Ok. Sounds about right from what I've been hearing. Ill go check with my paint store. I don't think ill be using nor recomending any cheap brands due to light coverage. Anyone know if they have it in ppg dbu


----------



## slo (Jan 12, 2004)

Now this is just a bs cc right. Not a 3 sstage paint or something out of the ordinary


----------



## elspock84 (Feb 1, 2005)

> _Originally posted by slo_@Dec 1 2010, 02:14 PM~19210593
> *Now this is just a bs cc right. Not a 3 sstage paint or something out of the ordinary
> *


yup just a 2 stage. :biggrin:


----------



## ISPRAYPPG (Jun 20, 2005)

Its a 3 stage.
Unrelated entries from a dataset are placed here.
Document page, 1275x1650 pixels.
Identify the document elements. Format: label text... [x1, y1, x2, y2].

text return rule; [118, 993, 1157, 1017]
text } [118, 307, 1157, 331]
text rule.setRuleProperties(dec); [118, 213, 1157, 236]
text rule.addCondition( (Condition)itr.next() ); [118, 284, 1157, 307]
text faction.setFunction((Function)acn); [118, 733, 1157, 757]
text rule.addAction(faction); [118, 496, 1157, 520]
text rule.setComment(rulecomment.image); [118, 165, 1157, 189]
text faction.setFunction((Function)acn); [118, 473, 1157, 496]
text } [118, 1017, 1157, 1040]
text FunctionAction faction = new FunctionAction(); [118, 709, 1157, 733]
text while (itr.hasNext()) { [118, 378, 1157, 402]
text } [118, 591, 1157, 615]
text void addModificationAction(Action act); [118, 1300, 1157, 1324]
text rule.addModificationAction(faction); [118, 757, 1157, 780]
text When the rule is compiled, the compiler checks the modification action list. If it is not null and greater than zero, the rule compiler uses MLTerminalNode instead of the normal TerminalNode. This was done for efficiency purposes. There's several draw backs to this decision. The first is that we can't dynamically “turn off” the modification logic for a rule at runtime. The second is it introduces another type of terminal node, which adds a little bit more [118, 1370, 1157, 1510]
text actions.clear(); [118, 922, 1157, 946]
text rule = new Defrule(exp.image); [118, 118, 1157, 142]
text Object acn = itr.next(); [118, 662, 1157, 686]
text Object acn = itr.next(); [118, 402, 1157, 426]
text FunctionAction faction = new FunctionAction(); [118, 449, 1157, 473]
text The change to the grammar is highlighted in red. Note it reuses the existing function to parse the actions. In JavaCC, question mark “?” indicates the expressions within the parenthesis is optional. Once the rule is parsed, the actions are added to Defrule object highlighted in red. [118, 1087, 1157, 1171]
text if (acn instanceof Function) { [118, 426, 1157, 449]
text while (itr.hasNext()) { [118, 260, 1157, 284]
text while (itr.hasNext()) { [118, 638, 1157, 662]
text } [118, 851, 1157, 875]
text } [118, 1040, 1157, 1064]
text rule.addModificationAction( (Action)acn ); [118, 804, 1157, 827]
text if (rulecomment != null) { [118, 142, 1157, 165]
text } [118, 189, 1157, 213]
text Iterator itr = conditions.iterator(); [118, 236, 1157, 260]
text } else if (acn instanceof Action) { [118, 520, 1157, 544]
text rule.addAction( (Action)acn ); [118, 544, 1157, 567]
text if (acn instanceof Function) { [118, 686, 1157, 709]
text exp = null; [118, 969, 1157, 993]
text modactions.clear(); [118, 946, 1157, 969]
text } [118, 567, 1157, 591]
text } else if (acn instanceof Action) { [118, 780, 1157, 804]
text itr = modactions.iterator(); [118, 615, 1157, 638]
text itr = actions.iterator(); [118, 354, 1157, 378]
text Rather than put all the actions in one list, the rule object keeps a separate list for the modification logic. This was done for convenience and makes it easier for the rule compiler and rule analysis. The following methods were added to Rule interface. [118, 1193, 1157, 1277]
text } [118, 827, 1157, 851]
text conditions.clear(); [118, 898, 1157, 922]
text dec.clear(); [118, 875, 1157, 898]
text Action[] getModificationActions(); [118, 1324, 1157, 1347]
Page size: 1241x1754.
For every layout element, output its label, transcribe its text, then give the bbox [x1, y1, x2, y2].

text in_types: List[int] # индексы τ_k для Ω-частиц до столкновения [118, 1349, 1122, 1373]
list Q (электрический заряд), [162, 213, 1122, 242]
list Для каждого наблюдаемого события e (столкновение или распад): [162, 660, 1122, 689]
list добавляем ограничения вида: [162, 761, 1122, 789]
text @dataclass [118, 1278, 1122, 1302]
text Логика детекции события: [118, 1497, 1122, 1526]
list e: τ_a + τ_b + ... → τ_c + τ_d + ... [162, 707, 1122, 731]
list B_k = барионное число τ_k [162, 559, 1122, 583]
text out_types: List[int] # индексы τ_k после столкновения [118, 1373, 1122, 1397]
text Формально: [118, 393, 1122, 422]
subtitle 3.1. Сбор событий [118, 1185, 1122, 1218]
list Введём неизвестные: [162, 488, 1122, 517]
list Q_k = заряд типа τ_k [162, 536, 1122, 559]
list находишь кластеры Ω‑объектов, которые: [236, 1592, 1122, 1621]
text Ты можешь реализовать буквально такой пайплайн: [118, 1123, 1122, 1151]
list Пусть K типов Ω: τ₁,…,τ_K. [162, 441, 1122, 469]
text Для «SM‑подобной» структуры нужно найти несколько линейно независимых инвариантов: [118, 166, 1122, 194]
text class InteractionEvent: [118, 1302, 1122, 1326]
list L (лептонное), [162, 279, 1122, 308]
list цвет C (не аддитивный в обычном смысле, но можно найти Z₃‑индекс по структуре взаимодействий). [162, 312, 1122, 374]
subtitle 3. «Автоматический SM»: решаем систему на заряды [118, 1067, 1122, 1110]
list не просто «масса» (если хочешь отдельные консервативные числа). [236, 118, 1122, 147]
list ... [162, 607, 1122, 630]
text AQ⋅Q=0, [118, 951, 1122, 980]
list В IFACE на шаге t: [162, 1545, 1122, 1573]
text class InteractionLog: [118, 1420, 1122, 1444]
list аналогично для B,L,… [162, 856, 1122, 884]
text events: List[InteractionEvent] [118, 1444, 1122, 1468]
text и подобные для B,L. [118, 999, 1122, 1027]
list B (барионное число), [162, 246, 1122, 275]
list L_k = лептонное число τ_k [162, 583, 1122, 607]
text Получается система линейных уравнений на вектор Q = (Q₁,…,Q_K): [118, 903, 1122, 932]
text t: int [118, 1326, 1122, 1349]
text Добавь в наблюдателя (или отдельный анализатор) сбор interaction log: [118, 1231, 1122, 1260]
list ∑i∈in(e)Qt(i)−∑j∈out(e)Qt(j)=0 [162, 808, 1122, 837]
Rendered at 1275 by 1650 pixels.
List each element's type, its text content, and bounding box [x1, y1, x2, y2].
We just sprayed a nova at the shop I work at. We use Diamont.


----------



## slo (Jan 12, 2004)

Hmm ill see what I find out.


----------



## RollinCustomz (Oct 3, 2010)

The color is similar to limetime green pearl. A nice bright green with a lot of gold pearl pop in the sun.


----------



## slo (Jan 12, 2004)

> _Originally posted by RollinCustomz_@Dec 7 2010, 12:31 AM~19260226
> *The color is similar to limetime green pearl. A nice bright green with a lot of gold pearl pop in the sun.
> 
> 
> ...


yea it does look alot like it

shows more pearl in it


----------